> _Records contained in a dataset_:
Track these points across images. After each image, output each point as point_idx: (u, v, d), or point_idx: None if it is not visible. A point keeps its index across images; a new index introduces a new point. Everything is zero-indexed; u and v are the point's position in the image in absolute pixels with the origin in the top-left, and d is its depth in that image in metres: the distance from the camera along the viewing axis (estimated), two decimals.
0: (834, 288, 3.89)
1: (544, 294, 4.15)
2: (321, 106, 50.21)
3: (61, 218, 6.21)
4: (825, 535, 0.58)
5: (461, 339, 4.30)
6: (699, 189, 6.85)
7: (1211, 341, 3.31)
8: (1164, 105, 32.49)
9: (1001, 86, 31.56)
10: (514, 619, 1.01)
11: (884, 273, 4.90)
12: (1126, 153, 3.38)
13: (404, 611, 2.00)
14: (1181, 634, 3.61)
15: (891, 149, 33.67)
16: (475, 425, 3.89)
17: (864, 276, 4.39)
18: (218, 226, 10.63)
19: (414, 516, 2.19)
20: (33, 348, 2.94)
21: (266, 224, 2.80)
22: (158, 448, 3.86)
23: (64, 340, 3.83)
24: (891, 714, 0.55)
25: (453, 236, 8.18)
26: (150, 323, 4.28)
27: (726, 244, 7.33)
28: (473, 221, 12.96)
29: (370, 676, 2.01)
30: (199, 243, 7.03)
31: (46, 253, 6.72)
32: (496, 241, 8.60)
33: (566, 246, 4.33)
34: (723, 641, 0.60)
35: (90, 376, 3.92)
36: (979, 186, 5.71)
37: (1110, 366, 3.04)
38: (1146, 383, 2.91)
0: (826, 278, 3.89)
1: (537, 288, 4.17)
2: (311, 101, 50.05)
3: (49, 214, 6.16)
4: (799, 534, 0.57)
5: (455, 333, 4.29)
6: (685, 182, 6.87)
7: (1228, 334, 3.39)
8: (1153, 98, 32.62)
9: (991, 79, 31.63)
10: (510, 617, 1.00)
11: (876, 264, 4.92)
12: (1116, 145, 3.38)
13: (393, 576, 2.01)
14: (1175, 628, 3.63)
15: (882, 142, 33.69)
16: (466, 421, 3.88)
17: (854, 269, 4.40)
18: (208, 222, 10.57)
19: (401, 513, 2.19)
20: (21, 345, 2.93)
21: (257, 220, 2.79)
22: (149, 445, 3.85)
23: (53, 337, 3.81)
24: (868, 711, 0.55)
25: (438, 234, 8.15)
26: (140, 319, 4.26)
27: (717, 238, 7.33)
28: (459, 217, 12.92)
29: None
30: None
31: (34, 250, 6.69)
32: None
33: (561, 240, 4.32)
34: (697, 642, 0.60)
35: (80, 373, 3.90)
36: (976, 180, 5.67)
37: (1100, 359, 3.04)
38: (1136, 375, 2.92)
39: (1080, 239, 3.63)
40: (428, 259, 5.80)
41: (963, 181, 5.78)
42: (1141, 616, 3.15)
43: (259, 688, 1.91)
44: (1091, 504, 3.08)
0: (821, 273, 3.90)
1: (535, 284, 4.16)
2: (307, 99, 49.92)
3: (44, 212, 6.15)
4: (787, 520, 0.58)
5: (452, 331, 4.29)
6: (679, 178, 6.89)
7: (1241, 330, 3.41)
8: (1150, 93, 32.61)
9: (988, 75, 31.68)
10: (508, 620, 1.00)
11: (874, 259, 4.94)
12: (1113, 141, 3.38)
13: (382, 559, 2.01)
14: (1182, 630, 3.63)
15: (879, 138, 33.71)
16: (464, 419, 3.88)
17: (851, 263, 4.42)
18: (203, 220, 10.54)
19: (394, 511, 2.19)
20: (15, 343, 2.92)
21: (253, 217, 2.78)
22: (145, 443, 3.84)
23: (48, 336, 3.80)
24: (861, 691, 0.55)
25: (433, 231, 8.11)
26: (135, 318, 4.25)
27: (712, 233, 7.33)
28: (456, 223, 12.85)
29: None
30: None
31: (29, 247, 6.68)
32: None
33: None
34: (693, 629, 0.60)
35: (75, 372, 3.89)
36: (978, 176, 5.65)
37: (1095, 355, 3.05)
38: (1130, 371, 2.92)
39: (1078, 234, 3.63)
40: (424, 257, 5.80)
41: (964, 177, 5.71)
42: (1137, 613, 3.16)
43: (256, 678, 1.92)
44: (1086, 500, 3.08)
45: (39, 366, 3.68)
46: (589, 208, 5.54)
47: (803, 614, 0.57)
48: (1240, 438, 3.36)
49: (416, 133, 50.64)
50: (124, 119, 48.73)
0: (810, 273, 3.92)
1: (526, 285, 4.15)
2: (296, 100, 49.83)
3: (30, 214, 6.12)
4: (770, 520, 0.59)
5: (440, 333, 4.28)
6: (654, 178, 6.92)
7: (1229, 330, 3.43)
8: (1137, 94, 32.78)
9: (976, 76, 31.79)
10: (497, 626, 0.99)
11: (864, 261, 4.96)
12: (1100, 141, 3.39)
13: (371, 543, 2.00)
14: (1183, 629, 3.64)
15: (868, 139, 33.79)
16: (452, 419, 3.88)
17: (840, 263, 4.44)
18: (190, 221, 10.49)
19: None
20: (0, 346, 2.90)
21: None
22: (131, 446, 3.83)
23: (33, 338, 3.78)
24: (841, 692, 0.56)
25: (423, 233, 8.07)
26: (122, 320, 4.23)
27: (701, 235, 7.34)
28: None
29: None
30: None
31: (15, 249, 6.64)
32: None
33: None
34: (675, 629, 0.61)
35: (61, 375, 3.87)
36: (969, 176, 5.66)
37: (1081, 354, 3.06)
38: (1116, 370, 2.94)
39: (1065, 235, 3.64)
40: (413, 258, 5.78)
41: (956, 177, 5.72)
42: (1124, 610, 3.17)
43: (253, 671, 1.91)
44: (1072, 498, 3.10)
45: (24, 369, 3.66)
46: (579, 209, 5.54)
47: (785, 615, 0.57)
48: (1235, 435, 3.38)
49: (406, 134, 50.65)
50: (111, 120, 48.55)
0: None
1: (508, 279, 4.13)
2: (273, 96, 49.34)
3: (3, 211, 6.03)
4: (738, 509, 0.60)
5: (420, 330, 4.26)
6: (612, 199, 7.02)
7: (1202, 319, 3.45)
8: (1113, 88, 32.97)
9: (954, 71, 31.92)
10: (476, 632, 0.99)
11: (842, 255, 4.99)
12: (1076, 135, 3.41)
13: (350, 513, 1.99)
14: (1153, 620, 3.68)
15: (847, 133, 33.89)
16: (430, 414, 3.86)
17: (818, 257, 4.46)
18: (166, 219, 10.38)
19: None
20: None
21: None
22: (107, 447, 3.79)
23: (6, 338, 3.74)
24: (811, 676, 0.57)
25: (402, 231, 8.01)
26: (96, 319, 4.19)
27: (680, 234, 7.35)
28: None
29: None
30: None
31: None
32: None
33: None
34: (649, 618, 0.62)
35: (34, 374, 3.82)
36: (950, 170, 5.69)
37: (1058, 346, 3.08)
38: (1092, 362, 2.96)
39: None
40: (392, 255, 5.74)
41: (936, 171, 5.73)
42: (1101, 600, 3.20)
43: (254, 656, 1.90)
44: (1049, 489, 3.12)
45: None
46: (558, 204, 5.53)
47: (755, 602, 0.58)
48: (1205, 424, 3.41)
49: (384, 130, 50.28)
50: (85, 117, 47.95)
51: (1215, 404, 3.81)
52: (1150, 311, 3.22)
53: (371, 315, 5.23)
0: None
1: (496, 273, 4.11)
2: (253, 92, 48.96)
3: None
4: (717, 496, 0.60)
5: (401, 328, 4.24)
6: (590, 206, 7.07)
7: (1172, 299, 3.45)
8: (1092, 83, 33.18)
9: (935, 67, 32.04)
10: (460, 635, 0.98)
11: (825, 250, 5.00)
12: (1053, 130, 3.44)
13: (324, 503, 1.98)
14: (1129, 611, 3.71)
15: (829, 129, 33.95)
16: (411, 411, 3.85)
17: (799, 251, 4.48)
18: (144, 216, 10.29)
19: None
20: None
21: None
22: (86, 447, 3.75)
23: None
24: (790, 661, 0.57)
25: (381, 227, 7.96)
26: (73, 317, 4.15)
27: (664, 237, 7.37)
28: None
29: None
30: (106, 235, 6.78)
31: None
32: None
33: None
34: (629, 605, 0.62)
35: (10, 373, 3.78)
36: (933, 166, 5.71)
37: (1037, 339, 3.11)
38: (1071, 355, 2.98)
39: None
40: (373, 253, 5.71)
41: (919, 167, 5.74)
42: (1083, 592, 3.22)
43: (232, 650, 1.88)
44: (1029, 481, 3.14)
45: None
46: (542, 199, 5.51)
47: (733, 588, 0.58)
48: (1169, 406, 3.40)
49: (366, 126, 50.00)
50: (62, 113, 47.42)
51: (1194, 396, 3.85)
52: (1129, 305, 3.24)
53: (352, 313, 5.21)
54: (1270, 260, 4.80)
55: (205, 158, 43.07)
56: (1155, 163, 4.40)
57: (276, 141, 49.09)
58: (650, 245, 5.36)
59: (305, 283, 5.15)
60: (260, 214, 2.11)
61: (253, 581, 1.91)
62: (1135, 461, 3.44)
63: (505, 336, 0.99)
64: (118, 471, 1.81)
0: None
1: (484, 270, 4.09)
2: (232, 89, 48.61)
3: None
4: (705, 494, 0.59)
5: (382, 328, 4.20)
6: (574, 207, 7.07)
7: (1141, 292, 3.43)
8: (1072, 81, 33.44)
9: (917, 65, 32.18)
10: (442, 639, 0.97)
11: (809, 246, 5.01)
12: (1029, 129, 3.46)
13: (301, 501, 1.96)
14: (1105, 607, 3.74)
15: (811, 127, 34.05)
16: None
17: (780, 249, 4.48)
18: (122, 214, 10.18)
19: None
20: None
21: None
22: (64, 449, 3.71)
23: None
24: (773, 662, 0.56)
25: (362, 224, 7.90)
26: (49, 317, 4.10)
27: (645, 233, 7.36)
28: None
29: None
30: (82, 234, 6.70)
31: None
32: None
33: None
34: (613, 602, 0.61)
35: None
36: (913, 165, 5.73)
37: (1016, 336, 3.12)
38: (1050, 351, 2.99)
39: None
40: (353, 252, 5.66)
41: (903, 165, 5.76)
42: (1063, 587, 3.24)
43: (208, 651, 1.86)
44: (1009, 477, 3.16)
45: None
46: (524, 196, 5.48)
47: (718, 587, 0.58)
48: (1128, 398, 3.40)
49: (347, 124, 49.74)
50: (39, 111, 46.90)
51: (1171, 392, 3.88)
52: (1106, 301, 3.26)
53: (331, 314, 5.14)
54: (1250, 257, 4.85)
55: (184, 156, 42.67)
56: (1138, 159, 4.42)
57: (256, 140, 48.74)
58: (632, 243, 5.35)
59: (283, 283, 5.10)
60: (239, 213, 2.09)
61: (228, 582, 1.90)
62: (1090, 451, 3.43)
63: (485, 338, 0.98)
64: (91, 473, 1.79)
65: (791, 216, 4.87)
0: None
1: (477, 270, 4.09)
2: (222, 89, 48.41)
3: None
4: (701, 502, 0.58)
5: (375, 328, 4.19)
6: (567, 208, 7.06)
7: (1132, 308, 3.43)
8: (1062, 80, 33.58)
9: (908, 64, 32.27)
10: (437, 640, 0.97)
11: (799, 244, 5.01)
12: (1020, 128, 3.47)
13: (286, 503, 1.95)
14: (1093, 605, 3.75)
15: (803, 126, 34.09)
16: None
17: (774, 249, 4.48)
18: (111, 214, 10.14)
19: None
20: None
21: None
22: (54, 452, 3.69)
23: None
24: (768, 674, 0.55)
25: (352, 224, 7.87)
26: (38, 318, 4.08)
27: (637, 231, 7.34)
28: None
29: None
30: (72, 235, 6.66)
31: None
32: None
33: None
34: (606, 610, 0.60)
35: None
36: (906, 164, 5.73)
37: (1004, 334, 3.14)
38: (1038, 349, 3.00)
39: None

> _TO DO_:
Above are the records. Copy the lines beginning at the one that has "34: (723, 641, 0.60)" and ending with the one that has "38: (1146, 383, 2.91)", unchanged.

> _EXPECTED ANSWER_:
34: (723, 641, 0.60)
35: (90, 376, 3.92)
36: (979, 186, 5.71)
37: (1110, 366, 3.04)
38: (1146, 383, 2.91)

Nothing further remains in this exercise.